Managing Server Certificates

Note: The information on this page is applicable to on-premises environments only.

Before you set up a server certificate, refer to Setting Up M-Files to Use gRPC in M-Files Support Portal to learn more about server certificates.

Important information

  • When you use the gRPC protocol for connections between the M-Files server and M-Files clients, a valid TLS certificate must be in use on the server for connection security and encryption. If the certificate cannot be found, it is outdated, or it will become outdated in a week or less, a warning icon () is shown in the M-Files Admin user interface.

  • Make sure that you have a TLS certificate and a private key for the certificate. For information about digital certificates, refer to information given by certificate authorities. For example, Verisign, IdenTrust, or DigiCert. You can also create your own certificate, for example, with OpenSSL.

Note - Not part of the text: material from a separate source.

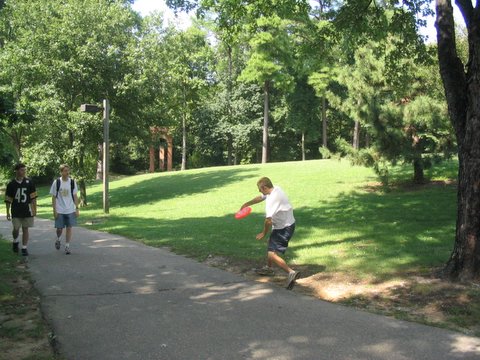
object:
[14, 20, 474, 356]
park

  • The best practice is to use certificates by well-known public authorities, such as certificates that are commonly used in public web servers. Otherwise, when you use self-signed certificates, you must add the corresponding public keys to the Trusted Root Certification Authorities certificate store of the client computers. This way the signatures can be properly verified on systems that access the M-Files server with gRPC. Make sure that you add the signing certificate under the Local Computer and Current User certificate stores. The client computer must be able to verify the entire certificate chain. If any of the signatures cannot be verified, the connection cannot be opened.

  • For the connection to be operational, you must enable Enforce encrypted connection in Connection Properties. If you are using a self-signed certificate, disable Require server authentication. For more information, see Adding a New Connection to M-Files Server.

To set up a server certificate:

  1. Open M-Files Admin.
  2. Right-click a connection to M-Files server.
  3. Click Manage Server Certificate.
    Result:The Server Certificate Management dialog is opened.
  4. Enable the option Use a TLS certificate.
  5. Under the Private Key section, click Change.
    Result:An Open dialog for selecting the private key is opened.
  6. Locate and double-click a valid private key (a KEY file) to put it to use.
    EC and RSA certificates are supported. EC keys must be in the PKCS#8 format and RSA keys in the PKCS#1 format.
    For more information, refer to the server certificate section in Setting Up M-Files to Use gRPC.
  7. Under the Certificate section, click Change.
    Result:An Open dialog for selecting the certificate file is opened.
  8. Locate and double-click a valid TLS certificate (a CRT file) to put it to use.
    The certificate must be in PEM (Privacy-Enhanced Mail) format.
  9. Make sure the certificate details are as expected and click OK.
The certificate is now in use for connections between the M-Files server and M-Files clients.